BEGIN Given text

Sharon McDougall - 18th November 2020 - 2 minutes to read
A long-term personal debt crisis is an inevitable consequence of the Covid-19 pandemic unless urgent action is taken to support people in financial trouble.
That’s according to the debt help charity StepChange, whose research shows that more than £10 billion in additional household debt has been taken on this year because of the virus crisis.
The charity has estimated that there are around 1.2 million people in the UK who have been impacted financially by coronavirus and who are now dealing with “severe problem debt”.
That figure represents almost a doubling of people in severe problem debt since March and StepChange is concerned that a further three million people might soon find themselves in that same category.
“Despite a bold initial reaction to the pandemic, the government and financial services sector’s toolkit of responses has not evolved, and the result is a spiralling number of people being plunged into debt due to Covid-19,” said Phil Andrew, StepChange’s chief executive.
Mr Andrew welcomed steps taken recently by government to re-establish the job retention scheme and furlough but insisted that only a long-term strategic vision will be enough to prevent a household debt crisis heading into 2021 and beyond.
“We need to see the government provide targeted funding that can enable households to exit safely from coronavirus debt,” he said.
“Concentrating support in this way can reduce the hardship and damaging impact of long-term debt on health, mental health and the economy, as well as countering the impact of coronavirus on inequality.”
Among the findings of StepChange’s recent research was that people aged between 25 and 34 have been most at risk of falling behind on essential bills because of the pandemic.
Young adults with children, especially single parents, have been hit particularly hard by the virus situation and by the squeeze on incomes that has seen many thousands of people falling further into unsustainable debt.

END Given text
BEGIN Stored data

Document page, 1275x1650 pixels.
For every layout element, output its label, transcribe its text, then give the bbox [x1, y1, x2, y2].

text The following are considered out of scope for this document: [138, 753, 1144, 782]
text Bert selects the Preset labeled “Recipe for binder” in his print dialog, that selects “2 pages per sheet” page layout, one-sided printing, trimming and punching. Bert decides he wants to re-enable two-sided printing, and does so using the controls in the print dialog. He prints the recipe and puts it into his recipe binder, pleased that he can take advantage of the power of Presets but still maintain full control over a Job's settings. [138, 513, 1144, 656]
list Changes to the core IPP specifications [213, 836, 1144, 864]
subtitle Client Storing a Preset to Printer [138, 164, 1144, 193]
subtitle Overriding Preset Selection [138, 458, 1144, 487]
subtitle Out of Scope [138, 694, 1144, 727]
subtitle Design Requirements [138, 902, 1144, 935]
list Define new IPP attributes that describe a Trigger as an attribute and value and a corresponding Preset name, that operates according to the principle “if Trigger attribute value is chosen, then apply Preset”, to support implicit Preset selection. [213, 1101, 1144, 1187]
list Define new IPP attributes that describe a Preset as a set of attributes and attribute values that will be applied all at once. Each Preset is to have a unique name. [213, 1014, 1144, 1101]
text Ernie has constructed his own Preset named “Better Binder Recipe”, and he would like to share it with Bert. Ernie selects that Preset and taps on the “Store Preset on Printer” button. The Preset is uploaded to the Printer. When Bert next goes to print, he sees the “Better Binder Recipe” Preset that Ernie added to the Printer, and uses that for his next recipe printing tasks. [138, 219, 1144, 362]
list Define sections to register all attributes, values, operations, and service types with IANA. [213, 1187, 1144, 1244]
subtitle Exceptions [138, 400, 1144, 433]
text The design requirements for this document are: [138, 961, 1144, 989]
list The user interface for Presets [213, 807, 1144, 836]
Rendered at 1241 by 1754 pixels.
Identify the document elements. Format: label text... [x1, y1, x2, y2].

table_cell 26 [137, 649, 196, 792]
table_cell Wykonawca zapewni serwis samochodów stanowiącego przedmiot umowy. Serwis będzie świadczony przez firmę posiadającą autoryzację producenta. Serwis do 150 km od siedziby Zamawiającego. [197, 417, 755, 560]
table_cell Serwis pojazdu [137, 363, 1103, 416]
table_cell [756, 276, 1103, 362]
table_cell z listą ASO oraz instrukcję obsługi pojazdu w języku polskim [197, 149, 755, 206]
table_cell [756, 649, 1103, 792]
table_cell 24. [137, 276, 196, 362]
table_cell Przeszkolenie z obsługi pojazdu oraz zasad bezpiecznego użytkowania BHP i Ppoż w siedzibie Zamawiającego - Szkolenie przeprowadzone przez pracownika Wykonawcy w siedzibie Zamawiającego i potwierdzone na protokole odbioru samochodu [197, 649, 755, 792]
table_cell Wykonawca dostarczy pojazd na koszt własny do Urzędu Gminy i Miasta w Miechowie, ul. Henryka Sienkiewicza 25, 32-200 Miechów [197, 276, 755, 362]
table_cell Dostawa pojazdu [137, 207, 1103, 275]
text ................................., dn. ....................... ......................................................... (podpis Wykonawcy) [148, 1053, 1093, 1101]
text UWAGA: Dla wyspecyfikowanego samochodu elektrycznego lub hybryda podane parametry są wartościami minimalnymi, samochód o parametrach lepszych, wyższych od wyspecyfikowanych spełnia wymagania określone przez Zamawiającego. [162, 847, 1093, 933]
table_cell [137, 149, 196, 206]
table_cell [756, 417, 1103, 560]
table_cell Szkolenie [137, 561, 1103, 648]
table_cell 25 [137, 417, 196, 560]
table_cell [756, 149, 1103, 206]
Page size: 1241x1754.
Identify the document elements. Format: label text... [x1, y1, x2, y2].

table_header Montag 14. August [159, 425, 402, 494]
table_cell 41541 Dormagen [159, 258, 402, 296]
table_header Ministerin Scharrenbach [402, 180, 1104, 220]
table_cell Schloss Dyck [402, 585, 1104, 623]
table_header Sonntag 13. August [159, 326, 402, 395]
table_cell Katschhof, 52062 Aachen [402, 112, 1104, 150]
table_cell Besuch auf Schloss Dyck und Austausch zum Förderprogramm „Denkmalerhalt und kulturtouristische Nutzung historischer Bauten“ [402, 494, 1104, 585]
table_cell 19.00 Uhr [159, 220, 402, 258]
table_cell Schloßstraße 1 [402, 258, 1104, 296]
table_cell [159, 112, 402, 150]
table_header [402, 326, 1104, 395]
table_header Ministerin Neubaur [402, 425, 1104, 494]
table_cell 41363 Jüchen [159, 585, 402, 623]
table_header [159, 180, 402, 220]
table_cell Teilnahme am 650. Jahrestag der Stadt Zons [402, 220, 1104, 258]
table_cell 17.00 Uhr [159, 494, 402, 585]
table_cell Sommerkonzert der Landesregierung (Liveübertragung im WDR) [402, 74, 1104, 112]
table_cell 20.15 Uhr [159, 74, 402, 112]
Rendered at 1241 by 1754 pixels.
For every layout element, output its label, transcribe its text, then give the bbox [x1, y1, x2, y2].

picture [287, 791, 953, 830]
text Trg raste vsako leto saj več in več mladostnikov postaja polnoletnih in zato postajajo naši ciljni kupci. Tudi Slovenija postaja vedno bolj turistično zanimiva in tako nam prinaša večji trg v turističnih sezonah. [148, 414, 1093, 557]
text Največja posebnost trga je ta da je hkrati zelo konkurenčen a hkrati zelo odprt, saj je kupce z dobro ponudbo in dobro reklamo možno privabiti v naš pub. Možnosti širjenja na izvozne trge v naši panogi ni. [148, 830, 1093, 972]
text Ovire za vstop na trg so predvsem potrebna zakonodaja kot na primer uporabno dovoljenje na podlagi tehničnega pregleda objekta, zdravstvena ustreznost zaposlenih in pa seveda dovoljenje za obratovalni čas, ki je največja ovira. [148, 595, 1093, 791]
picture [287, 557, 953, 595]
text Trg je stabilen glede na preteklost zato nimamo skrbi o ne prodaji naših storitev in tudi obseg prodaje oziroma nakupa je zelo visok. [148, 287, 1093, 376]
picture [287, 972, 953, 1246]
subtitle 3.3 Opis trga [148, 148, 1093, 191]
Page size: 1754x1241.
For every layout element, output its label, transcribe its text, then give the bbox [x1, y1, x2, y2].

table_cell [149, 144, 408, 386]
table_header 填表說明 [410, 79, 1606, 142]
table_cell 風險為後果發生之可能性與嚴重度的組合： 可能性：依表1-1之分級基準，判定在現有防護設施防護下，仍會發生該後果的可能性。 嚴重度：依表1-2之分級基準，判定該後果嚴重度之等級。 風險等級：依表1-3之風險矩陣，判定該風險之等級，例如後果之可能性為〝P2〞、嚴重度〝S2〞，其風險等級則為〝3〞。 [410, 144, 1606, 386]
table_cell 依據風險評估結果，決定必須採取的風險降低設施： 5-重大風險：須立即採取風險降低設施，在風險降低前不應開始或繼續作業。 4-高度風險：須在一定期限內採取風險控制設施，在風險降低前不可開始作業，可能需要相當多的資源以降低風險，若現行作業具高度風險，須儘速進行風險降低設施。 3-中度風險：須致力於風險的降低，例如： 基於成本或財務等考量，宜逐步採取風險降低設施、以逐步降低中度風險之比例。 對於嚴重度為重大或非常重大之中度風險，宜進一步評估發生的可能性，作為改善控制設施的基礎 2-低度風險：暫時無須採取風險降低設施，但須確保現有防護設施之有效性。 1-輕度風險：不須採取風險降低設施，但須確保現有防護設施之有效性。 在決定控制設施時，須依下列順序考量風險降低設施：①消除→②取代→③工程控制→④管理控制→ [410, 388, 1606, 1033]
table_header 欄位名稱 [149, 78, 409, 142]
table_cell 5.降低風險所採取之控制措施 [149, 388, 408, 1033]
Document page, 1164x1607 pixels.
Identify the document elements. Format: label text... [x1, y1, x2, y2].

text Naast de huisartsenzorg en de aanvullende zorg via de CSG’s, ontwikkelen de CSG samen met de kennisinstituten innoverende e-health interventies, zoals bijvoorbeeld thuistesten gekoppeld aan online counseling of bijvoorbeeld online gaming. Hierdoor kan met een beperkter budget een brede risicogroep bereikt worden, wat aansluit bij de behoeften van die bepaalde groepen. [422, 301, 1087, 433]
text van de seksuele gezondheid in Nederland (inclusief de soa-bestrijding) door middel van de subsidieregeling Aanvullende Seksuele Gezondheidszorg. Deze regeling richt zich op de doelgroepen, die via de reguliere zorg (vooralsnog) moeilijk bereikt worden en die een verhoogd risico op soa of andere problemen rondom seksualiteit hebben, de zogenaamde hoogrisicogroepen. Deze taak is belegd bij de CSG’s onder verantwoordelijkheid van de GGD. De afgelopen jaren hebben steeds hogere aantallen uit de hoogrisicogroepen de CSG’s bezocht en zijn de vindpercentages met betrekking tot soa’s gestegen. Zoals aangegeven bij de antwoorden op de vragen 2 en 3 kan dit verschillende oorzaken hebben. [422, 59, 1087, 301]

END Stored data

▶ **Aim of the task**
Repeat the part of the debt crisis article starting with "That’s according to" and going on through "StepChange’s chief executive.", word for word.

▶ **Worked solution**
That’s according to the debt help charity StepChange, whose research shows that more than £10 billion in additional household debt has been taken on this year because of the virus crisis.
The charity has estimated that there are around 1.2 million people in the UK who have been impacted financially by coronavirus and who are now dealing with “severe problem debt”.
That figure represents almost a doubling of people in severe problem debt since March and StepChange is concerned that a further three million people might soon find themselves in that same category.
“Despite a bold initial reaction to the pandemic, the government and financial services sector’s toolkit of responses has not evolved, and the result is a spiralling number of people being plunged into debt due to Covid-19,” said Phil Andrew, StepChange’s chief executive.